STORED DATA
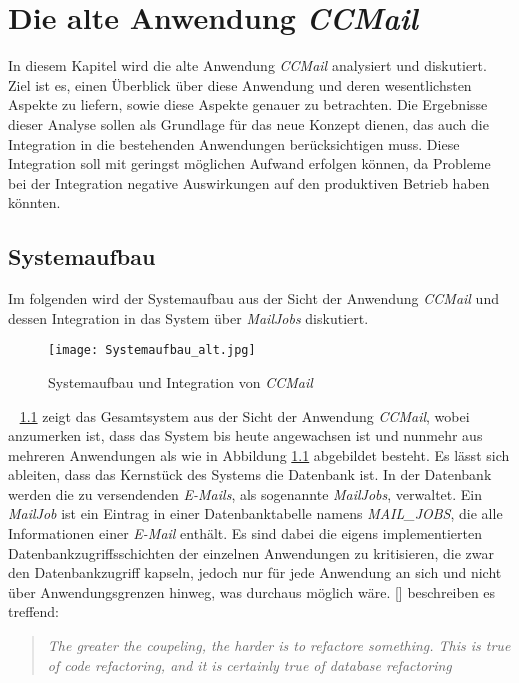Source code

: \chapter{Die alte Anwendung \emph{CCMail}}
\label{cha:ccmail}
In diesem Kapitel wird die alte Anwendung \emph{CCMail} analysiert und diskutiert. Ziel ist es, einen Überblick über diese Anwendung und deren wesentlichsten Aspekte zu liefern, sowie diese Aspekte genauer zu betrachten. Die Ergebnisse dieser Analyse sollen als Grundlage für das neue Konzept dienen, das auch die Integration in die bestehenden Anwendungen berücksichtigen muss. Diese Integration soll mit geringst möglichen Aufwand erfolgen können, da Probleme bei der Integration negative Auswirkungen auf den produktiven Betrieb haben könnten. 

\section{Systemaufbau}
\label{sec:ccmail-systemaufbau}
Im folgenden wird der Systemaufbau aus der Sicht der Anwendung \emph{CCMail} und dessen Integration in das System über \emph{MailJobs} diskutiert. 
\begin{figure}[h]
\centering
\texttt{[image: Systemaufbau\_alt.jpg]} %
\caption{Systemaufbau und Integration von \emph{CCMail}}
\label{fig:ccmail-system-und-integration}
\end{figure}
\ \newpage
{} \ref{fig:ccmail-system-und-integration} zeigt das Gesamtsystem aus der Sicht der Anwendung \emph{CCMail}, wobei anzumerken ist, dass das System bis heute angewachsen ist und nunmehr aus mehreren Anwendungen als wie in Abbildung  \ref{fig:ccmail-system-und-integration} abgebildet besteht. Es lässt sich ableiten, dass das Kernstück des Systems die Datenbank ist. In der Datenbank werden die zu versendenden \emph{E-Mails}, als sogenannte \emph{MailJobs}, verwaltet. Ein \emph{MailJob} ist ein Eintrag in einer Datenbanktabelle namens \emph{MAIL\_JOBS}, die alle Informationen einer \emph{E-Mail} enthält. Es sind dabei die eigens implementierten Datenbankzugriffsschichten der einzelnen Anwendungen zu kritisieren, die zwar den Datenbankzugriff kapseln, jedoch nur für jede Anwendung an sich und nicht über Anwendungsgrenzen hinweg, was durchaus möglich wäre. [\cite[27]{refactoreDatabase}] beschreiben es treffend:
\begin{quote}
\emph{The greater the coupeling, the harder is to refactore something. This is true of code refactoring, and it is certainly true of database refactoring}
\end{quote}
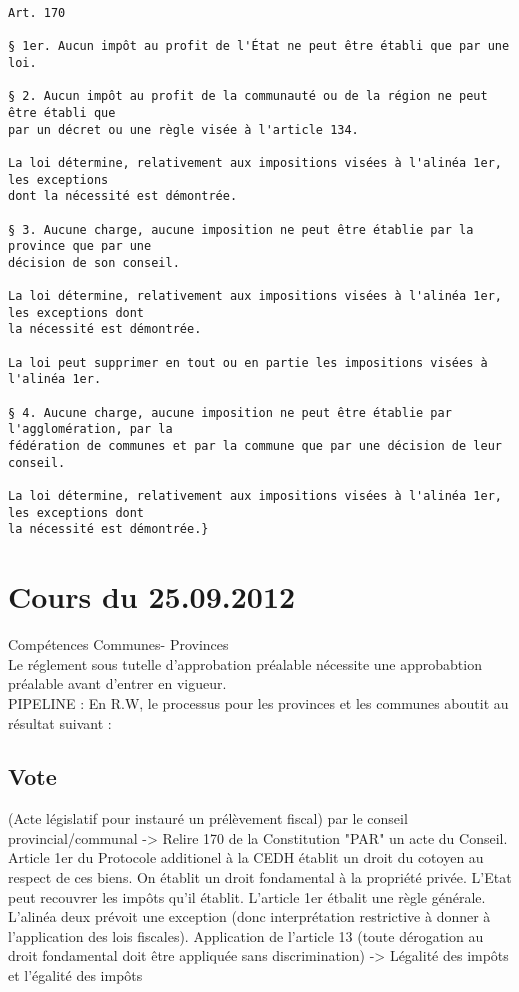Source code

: \documentclass{book}
\begin{document}
\begin{verbatim}
Art. 170

§ 1er. Aucun impôt au profit de l'État ne peut être établi que par une loi.

§ 2. Aucun impôt au profit de la communauté ou de la région ne peut être établi que 
par un décret ou une règle visée à l'article 134.

La loi détermine, relativement aux impositions visées à l'alinéa 1er, les exceptions 
dont la nécessité est démontrée.

§ 3. Aucune charge, aucune imposition ne peut être établie par la province que par une
décision de son conseil.

La loi détermine, relativement aux impositions visées à l'alinéa 1er, les exceptions dont
la nécessité est démontrée.

La loi peut supprimer en tout ou en partie les impositions visées à l'alinéa 1er.

§ 4. Aucune charge, aucune imposition ne peut être établie par l'agglomération, par la 
fédération de communes et par la commune que par une décision de leur conseil.

La loi détermine, relativement aux impositions visées à l'alinéa 1er, les exceptions dont 
la nécessité est démontrée.}

\end{verbatim}

\chapter{Cours du 25.09.2012}

Compétences Communes- Provinces\\

Le réglement sous tutelle d'approbation préalable nécessite une approbabtion préalable avant d'entrer en vigueur.\\

PIPELINE : En R.W, le processus pour les provinces et les communes aboutit au résultat suivant :


\section{Vote} 

(Acte législatif pour instauré un prélèvement fiscal) par le conseil provincial/communal -> Relire 170 de la Constitution "PAR" un acte du Conseil.\\

Article 1er du Protocole additionel à la CEDH établit un droit du cotoyen au respect de ces biens. On établit un droit fondamental à la propriété privée. L'Etat peut recouvrer les impôts qu'il établit. L'article 1er étbalit une règle générale. L'alinéa deux prévoit une exception (donc interprétation restrictive à donner à l'application des lois fiscales). Application de l'article 13 (toute dérogation au droit fondamental doit être appliquée sans discrimination) -> Légalité des impôts et l'égalité des impôts\\
\end{document}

WHAT NEEDS TO BE DONE
Working from the listing above, pick out every line that has "nécessité" and copy it.

RESPONSE AREA
dont la nécessité est démontrée.
la nécessité est démontrée.
la nécessité est démontrée.}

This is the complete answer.